What is it about the European Union and bad tech laws with boring names? Brussels managed to transform four harmless letters into a byword for irritating compliance-induced spam and pop ups as well as a consolidation of power for the internet’s biggest players. Now that the GDPR dust has settled, along comes Article 13 of the Directive for Copyright in the Digital Single Market, which was approved by the European Parliament’s Committee on Legal Affairs yesterday.
Article 13 requires websites to take “appropriate and proportionate” measures to make sure copyrighted material doesn’t appear on their pages. It would also require sites to “provide rightsholders with adequate information on the functioning and the deployment of measures”. Then there is the jargon-laden instruction for Member States to “facilitate… cooperating between the information society service providers and rightsholders through stakeholder dialogues to define best practices”.
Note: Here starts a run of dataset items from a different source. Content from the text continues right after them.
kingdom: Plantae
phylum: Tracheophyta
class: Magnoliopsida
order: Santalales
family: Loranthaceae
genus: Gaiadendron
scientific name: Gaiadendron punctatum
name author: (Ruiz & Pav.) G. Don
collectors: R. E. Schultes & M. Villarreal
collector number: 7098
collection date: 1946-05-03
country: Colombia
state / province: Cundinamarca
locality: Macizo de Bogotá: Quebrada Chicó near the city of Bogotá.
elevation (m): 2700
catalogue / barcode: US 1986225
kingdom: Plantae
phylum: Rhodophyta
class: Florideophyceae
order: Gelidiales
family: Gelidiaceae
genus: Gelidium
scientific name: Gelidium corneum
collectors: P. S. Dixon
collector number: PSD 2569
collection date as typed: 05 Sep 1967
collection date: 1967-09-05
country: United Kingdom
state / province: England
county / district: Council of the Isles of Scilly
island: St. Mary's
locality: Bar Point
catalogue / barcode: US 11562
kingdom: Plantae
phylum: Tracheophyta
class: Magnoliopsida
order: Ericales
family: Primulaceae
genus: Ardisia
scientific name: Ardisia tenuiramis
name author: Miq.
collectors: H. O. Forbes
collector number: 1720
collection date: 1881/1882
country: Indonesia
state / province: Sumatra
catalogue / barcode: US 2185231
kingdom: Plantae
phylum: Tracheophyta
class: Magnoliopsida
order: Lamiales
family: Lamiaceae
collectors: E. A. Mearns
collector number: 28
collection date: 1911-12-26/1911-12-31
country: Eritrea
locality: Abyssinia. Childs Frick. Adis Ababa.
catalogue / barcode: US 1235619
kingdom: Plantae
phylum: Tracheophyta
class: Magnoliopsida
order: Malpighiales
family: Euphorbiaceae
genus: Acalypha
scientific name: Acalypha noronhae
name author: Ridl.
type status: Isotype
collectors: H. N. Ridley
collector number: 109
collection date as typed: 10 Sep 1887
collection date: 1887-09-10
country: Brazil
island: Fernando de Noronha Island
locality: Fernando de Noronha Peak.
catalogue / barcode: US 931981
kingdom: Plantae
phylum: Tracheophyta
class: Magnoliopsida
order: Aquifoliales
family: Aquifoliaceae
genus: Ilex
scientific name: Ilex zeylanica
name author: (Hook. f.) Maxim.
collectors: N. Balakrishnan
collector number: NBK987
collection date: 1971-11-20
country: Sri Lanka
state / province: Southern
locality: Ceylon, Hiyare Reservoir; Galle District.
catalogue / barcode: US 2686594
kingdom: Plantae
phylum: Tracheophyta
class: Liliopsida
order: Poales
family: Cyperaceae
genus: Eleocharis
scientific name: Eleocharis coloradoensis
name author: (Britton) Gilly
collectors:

Those appropriate and proportionate measures mean “content recognition technologies” along the lines of Content ID, the copyright filter that Google uses to stop YouTube users from uploading copyrighted videos. As open internet campaigner and writer Cory Doctorow has explained, everyone hates the filter: “Big rightsholders say that it still lets crucial materials slip through the cracks. Indie rightsholders say that it lets big corporations falsely claim copyright over their works and take them down. Google hates Content ID because they spent $60,000,000 developing a system that makes everyone miserable, and YouTubers and their viewers hate it because it overblocks so much legit content.”
The EU seems to have looked at this way of doing things and decided it should be extended – by law – not just to all online videos, but to everything on the internet.